Chapter 52 The Pact Summit
I called a summit.
Not because I wanted to, but because the world was cracking and someone had to pretend we were still holding it together.
The Waterweavers came first—elegant, fluid, and perpetually damp. The Stonebound followed, silent and judgmental as ever. The Skyward Cliffs delegation arrived late, claiming “altitude delays.” The Flameborn Watch stood tall, trying not to look like they were falling apart.
And then there was Milo.
He stood apart from the rest, cloaked in flame and shadow, eyes flickering with something ancient. Balanced. Barely.
Thess whispered, “He looks like he’s about to either save us or explode.”
Talon nodded. “Fifty-fifty odds. I’ve got snacks for both outcomes.”
Calyx arrived uninvited.
Of course he did.
He didn’t walk in—he descended. Cloaked in voidlight, crowned in disdain, flanked by shades that hissed at the sunlight.
“Ah,” he said, surveying the summit. “A gathering of hope. How quaint.”
Zeke muttered, “Here comes the drama.”
Calyx smirked. “I bring prophecy.”
Ellira rolled her eyes. “You bring migraines.”

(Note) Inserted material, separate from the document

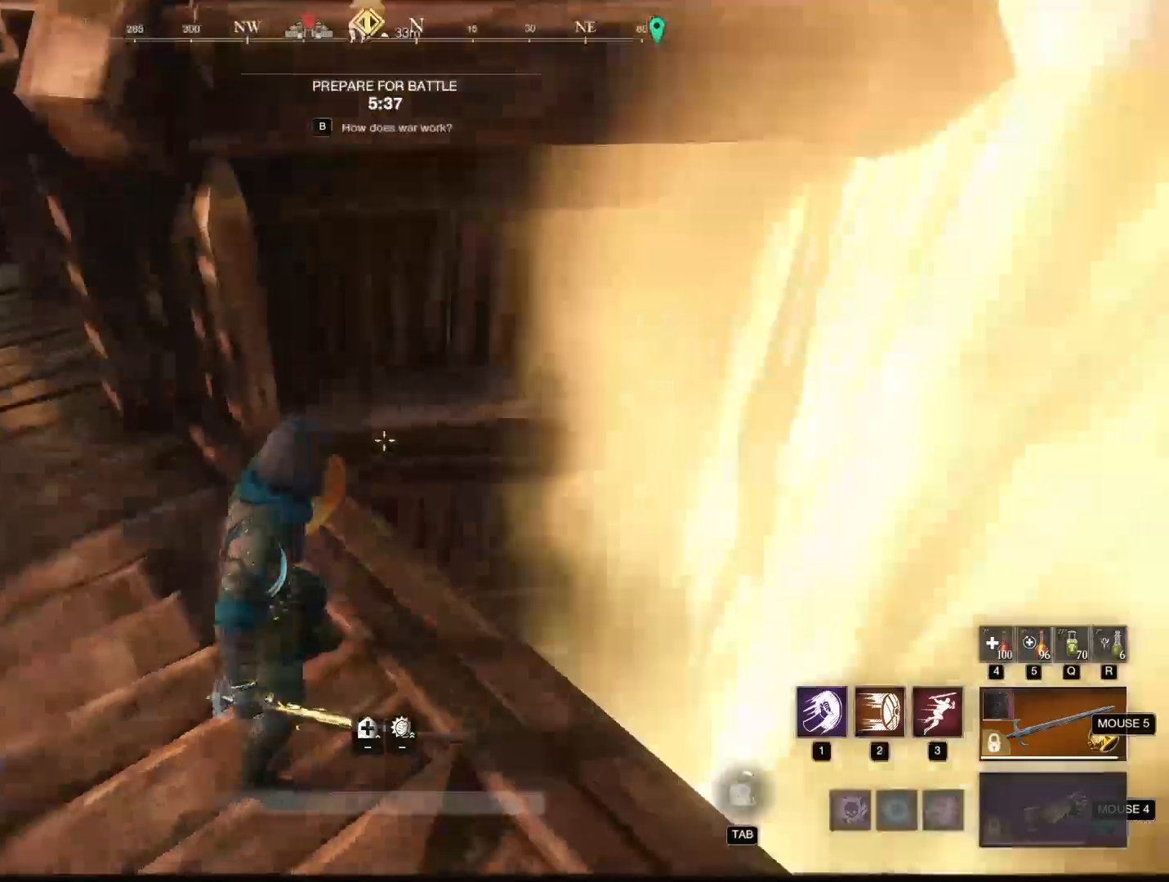
{"keys": [], "mouse": [], "events": [[34, "w", "down"], [67, "a", "down"], [351, "a", "up"], [351, "w", "up"]]}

He raised a hand, and the air chilled.
“I offer a counter-prophecy,” he declared. “The bridge shall break. The Flameborn shall fall. The Hollow Crown shall rise.”
The crowd murmured. The Waterweavers looked nervous. The Stonebound frowned. The Skyward Cliffs whispered among themselves.
I stood.
“I offer choice. Not control.”
Calyx tilted his head. “And I offer truth. Not comfort.”
Milo didn’t speak.
He stood at the edge of the summit circle, fists clenched, flame flickering around one hand, shadow curling around the other.
Thess moved closer. “You okay?”
Milo didn’t answer.
Lira whispered, “He’s holding it together. Barely.”
Kael muttered, “He’s like a magical pressure cooker.”
Yuel offered a cookie. “For emotional stability.”
Narrin said nothing, but his hand rested on his sword.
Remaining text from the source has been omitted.